(Reuters) – Ellen Pao faces an uphill battle should she choose to appeal her defeat last week in a gender discrimination lawsuit against former employer Kleiner, Perkins, Caufield & Byers, the Silicon Valley venture capital firm.
Not only did a San Francisco Superior Court judge side with Pao on some key evidentiary disputes in the run-up to trial, but employers have been highly successful litigating in the California appeals court where Pao’s case would land.
According to Westlaw data, out of 49 decisions involving discrimination and retaliation over the past two years, California’s First District Court of Appeal affirmed 26 of 31 cases where the employer won in the trial court, or 84 percent. Only five cases were reversed.
Conversely, the court – which covers San Francisco and 11 other Northern California counties – handed victory to employers in more than half of the cases they lost in the lower courts, reversing 10 of 18 cases.
Pao’s lawsuit helped spark a wide-ranging debate about the treatment of women in Silicon Valley, which has continued after a jury last Friday decided she had not proved Kleiner broke the law when it passed her over for promotion.

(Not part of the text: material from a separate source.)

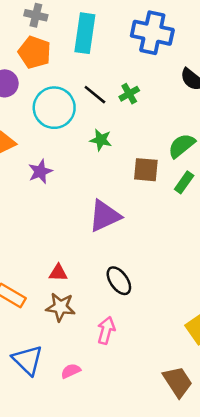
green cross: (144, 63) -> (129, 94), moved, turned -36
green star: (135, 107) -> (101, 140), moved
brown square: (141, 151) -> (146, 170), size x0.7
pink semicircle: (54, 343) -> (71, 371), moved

Pao has not said whether she plans to appeal. Legal experts said that may depend on whether Kleiner plans to seek reimbursement for litigation costs from Pao, such as deposition expenses and expert witness fees, which could run into the six figures.
Victorious employers often offer to withdraw their costs bid if the plaintiff agrees to forgo an appeal, labor attorneys said.
A Kleiner spokeswoman declined to comment. Any request for reimbursement of costs would likely be filed in the next three weeks.
Pao’s attorney Alan Exelrod, who has about two months to file an appeal, declined to comment on whether such a move was likely.
Resurrecting a case through the appellate system is always challenging. In 915 cases involving discrimination and retaliation over the past five years, California appellate courts have affirmed the lower court result 66 percent of the time, according to Westlaw data.
Should Pao lose at the First District, she could appeal to the California Supreme Court, though the high court opts to hear very few of the cases it reviews.
Beyond the numbers, San Francisco Superior Court Judge Harold Kahn made some important rulings in Pao’s favor, thus removing them as grounds for appeal. Kahn, for instance, allowed former Kleiner partner Trae Vassallo to testify over the firm’s fierce objections.
Vassallo provided explosive testimony about a male Kleiner partner showing up at her hotel room door in a bathrobe, holding a glass of wine. Pao had accused the same partner of lying to her in order to start an affair, and then retaliating against her after she ended it.
Kahn also forbid Kleiner from introducing evidence that Pao’s husband had financial problems, and from asking Pao whether that motivated her lawsuit.
One significant ruling that went against Pao was when her lawyers sought to compare her performance reviews with the reviews of other women partners, aiming to prove a pattern of discrimination. A judge last year ruled that Kleiner did not have to disclose the performance reviews of other women partners.
After the verdict, three jurors told Reuters they had focused on Pao’s increasingly negative performance reviews, which undermined her argument that she deserved to be promoted.
The ruling on the performance reviews would likely play a major part in any Pao appeal, though the legal standard for overturning a pretrial discovery order is very high, said Mark Schickman, a San Francisco employment attorney who primarily represents companies.
“It would be the greatest long shot,” Schickman said.